THE TASK: Format the lines from the one containing "X. Modification des choix de programmation" through the one containing "du prix des", both included, as a JSON list of strings with one string per line and any blank lines omitted. Leave out all other lines.

━━━━

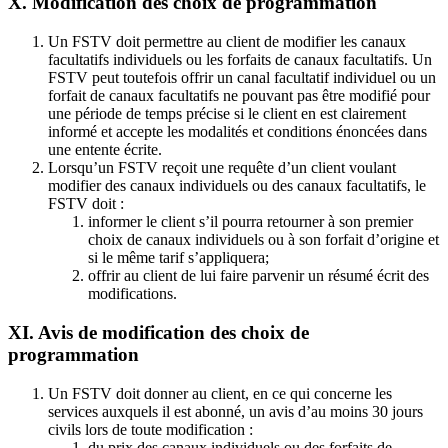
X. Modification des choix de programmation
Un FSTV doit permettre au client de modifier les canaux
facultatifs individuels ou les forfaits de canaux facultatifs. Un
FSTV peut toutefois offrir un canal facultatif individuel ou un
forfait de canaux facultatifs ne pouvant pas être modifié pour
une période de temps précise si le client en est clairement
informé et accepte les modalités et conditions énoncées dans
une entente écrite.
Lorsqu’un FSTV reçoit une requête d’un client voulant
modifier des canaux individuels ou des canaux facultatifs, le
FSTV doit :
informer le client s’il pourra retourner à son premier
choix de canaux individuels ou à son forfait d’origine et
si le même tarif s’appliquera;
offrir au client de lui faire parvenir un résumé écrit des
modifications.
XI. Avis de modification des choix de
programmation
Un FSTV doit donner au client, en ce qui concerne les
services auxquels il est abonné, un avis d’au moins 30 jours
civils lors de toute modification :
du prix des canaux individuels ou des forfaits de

━━━━

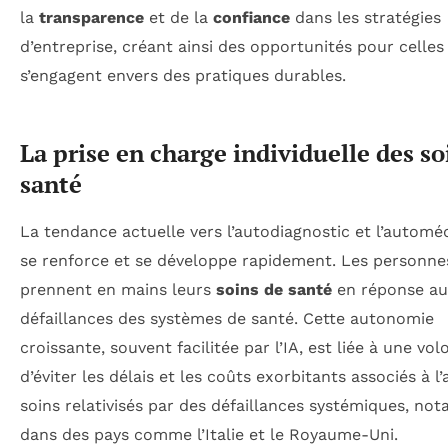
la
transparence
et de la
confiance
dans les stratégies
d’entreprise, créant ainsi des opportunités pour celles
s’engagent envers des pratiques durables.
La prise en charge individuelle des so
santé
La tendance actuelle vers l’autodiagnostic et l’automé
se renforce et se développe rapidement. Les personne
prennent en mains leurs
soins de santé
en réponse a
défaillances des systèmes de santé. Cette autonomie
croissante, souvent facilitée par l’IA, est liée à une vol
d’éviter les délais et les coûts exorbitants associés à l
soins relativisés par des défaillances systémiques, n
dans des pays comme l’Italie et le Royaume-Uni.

━━━━

RESULT:
[
  "X. Modification des choix de programmation",
  "Un FSTV doit permettre au client de modifier les canaux",
  "facultatifs individuels ou les forfaits de canaux facultatifs. Un",
  "FSTV peut toutefois offrir un canal facultatif individuel ou un",
  "forfait de canaux facultatifs ne pouvant pas être modifié pour",
  "une période de temps précise si le client en est clairement",
  "informé et accepte les modalités et conditions énoncées dans",
  "une entente écrite.",
  "Lorsqu’un FSTV reçoit une requête d’un client voulant",
  "modifier des canaux individuels ou des canaux facultatifs, le",
  "FSTV doit :",
  "informer le client s’il pourra retourner à son premier",
  "choix de canaux individuels ou à son forfait d’origine et",
  "si le même tarif s’appliquera;",
  "offrir au client de lui faire parvenir un résumé écrit des",
  "modifications.",
  "XI. Avis de modification des choix de",
  "programmation",
  "Un FSTV doit donner au client, en ce qui concerne les",
  "services auxquels il est abonné, un avis d’au moins 30 jours",
  "civils lors de toute modification :",
  "du prix des canaux individuels ou des forfaits de"
]